> **QUOTED PASSAGE**
------------------------------------

The two Rocky Mountain Junior A Lacrosse League rivals are co-organizers of this year’s Canada’s junior A lacrosse championship in Calgary, only the fourth time Alberta has been the site of the four-team tournament. Almost all of the other Minto Cup tournaments in the trophy’s 117-year history have been held in and won by either Ontario or British Columbia.

“The time is close. I don’t know if it’s going to be our team this year, but an Alberta champion will be coming down the pike shortly,” Raiders general manager and head coach Andrew McBride said on Thursday. “It’s an inspirational story. Great success and great moments come from great opportunity and all we’ve done is put ourselves in a position where we have an opportunity to do something special.

“I’m really looking forward to the kids embracing the opportunity to play in front of their friends and family in their hometown.”

Calgary plays the Coquitlam Adanacs, representing British Columbia, in the first game of the tournament on Thursday night and Okotoks faces Ontario’s Brampton Excelsiors in the late game.

Governor-General Lord Minto donated the trophy in 1901 to be used as Canada’s amateur lacrosse championship in a challenge format. Teams that secretly paid their players began to play for the trophy almost immediately and by 1909, only professional teams were competing. Between 1925 and 1936, no one contested the Minto Cup and in 1937 it was reintroduced as Canada’s junior A championship.

The Montreal Shamrocks won six of the first seven Minto Cups in the confusing semi-professional era, but since their previous championship in 1907, a team from either Ontario or British Columbia has won it every time. Teams from Alberta only began competing in the Minto Cup in 2003, with the province hosting it in 2005 (Edmonton), 2008 (Calgary), and 2011 (Calgary).

Joe Vetere, the Mountaineers' head coach, was born and raised in Calgary. He’s seen lacrosse grow in Alberta over the past 20 years. If either the Mountaineers or Raiders win a Minto Cup, he believes it would take the sport to even greater heights in the province.

------------------------------------

> **DATA EXCERPT**
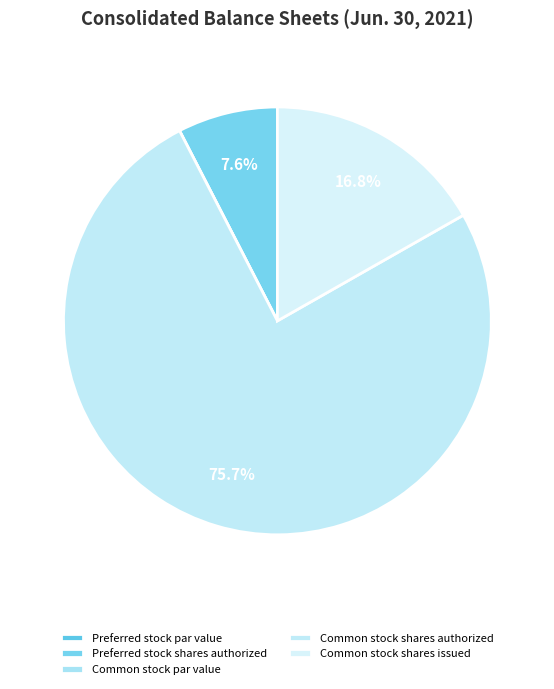

What percentage is NOT represented by Common stock par value?

100.0%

------------------------------------

> **DIRECTIONS**
Please write the next part of the Minto Cup article, starting right after its last sentence. Leave the lines above out of this; they have nothing to do with it.

> **ANSWER AREA**
“It’s growing and we’re getting better and everybody’s contributing,” said Vetere, who pointed to the 2016 Minto Cup as an example of Alberta’s growth as a lacrosse power. That year, the Mountaineers beat a team from both Ontario and British Columbia in the same event for the first time in history.

“We have a lot of coaches and ex-players that are coming back and helping build programs and help coach and develop the youth to the point that we’re competing on a regular basis at the national championships.”

The St. Albert Miners, from just outside Edmonton, have won two straight President’s Cups as Canada’s best senior B team. Alberta’s midget provincial team won the national championship crown last year for the first time.

McBride, who grew up in Ladner, B.C., and played his junior lacrosse for Coquitlam, is confident a team from Alberta will break the jinx. He played 12 seasons with the Calgary Roughnecks of the professional National Lacrosse League. He and Vetere both credit the NLL franchise – purchased by the NHL’s Calgary Flames in 2011 – with the growth of the sport in Alberta.

“The skill level has caught up. We’re as skilled as Ontario or B.C. now. The coaching’s catching up, the competition is catching up,” McBride said. “It’s just having that realization and that belief that we can win. There’s no reason that an Alberta team can’t win, it’s just a game of lacrosse. We just need to go out there and play our best game of lacrosse.”